I would disagree with this. In general, the algorithms are well known and only need to be implemented once. Doing problem modeling to solve real problems is where the action is for optimization.
That's fine, but this article also didn't have any real-world examples in it.
> the algorithms are well known and only need to be implemented once

To an extent. The basic algorithms are well known (simplex, interior point), but there is a lot of scope for improvements - this is why the big commercial solvers can be orders of magnitude faster than the best open source ones.
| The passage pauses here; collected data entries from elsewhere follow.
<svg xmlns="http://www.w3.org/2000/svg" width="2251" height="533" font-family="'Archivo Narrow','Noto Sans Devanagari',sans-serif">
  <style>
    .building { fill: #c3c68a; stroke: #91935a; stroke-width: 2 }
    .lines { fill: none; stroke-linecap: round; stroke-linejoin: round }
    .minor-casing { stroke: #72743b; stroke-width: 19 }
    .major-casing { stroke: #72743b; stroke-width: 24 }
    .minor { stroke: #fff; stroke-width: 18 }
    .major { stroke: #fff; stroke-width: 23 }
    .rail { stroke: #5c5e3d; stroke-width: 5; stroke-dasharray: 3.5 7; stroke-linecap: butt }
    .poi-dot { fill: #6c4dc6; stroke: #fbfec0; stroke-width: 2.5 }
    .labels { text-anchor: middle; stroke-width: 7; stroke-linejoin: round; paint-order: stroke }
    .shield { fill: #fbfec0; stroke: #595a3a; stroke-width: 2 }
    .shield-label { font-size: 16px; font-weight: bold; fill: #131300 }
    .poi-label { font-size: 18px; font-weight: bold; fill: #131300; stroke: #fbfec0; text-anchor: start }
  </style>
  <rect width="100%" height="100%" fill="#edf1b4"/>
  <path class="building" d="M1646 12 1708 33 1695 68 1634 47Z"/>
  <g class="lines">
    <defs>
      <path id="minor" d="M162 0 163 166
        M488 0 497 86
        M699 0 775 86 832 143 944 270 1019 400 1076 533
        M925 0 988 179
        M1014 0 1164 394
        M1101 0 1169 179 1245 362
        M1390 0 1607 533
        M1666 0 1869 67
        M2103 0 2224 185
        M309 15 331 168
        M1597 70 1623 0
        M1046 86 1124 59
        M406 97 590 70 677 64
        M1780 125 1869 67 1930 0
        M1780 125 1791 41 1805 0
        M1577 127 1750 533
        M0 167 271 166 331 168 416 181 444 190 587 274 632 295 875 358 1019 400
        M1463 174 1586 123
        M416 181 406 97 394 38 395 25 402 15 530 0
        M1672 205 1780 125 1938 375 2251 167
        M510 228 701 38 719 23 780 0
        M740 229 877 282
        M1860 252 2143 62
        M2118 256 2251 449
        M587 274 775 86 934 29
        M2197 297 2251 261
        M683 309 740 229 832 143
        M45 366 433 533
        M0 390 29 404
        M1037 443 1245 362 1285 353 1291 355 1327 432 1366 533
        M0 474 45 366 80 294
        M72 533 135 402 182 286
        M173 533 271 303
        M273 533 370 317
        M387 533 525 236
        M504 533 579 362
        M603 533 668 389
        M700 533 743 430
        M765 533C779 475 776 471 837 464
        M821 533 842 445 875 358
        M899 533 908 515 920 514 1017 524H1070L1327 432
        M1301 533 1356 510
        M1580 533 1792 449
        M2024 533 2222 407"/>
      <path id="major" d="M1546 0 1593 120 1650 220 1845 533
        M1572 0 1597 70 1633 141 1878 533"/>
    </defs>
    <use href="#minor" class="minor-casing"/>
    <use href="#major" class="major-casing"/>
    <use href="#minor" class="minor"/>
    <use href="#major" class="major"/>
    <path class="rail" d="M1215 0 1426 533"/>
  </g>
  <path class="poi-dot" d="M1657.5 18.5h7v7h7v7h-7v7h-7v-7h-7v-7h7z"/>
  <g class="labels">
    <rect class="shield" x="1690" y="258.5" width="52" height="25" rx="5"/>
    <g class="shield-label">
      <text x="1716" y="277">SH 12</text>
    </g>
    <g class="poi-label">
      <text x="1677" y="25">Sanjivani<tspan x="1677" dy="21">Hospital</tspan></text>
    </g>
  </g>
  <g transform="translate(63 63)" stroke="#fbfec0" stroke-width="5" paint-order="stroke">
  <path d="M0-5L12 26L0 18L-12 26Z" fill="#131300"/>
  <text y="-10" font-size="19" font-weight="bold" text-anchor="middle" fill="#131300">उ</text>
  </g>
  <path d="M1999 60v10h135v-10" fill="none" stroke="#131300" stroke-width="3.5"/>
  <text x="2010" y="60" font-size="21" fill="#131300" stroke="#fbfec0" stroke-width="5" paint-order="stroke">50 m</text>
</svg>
Still, even if the algorithms are not well-known, they do only need to be implemented once.

For integer programming, though, there can definitely be value in problem-specific heuristics for branch selection and rounding.

Also, I believe no one is doing linear programming without vectorized operations (SIMD) nowadays.

I know JVM optimizes small methods, so maybe their JIT optimizer does that automatically, but I'm not sure that optimizer is better that manually optimized code like in numpy.

I suspect you're right. Java doesn't have the best track-record when it comes to SIMD.

Unlike .Net with System.Numerics.Vectors, they're not even interested in making a platform-independent SIMD library for manual optimisation. The JVM holds contempt for such real-world optimisations. I see that Intel have made one though - https://software.intel.com/en-us/articles/vector-api-develop...

At a glance, it looks like Oracle have dabbled with AVX in HotSpot, but aren't taking it very seriously. https://www.google.com/search?q="-XX%3AUseAVX"

We see folks using our linalg library for this and deep learning: http://nd4j.org We maintain our own c++ and cuda stack underneath this as well. It also allow control of these native components from java. We implement everything from our own garbage collector for cpu and gpu to our own cuda kernels.
Also note that integer linear programming like in the article is very different in practice from continuous linear programming. Relaxing to a continuous problem often doesn't help much.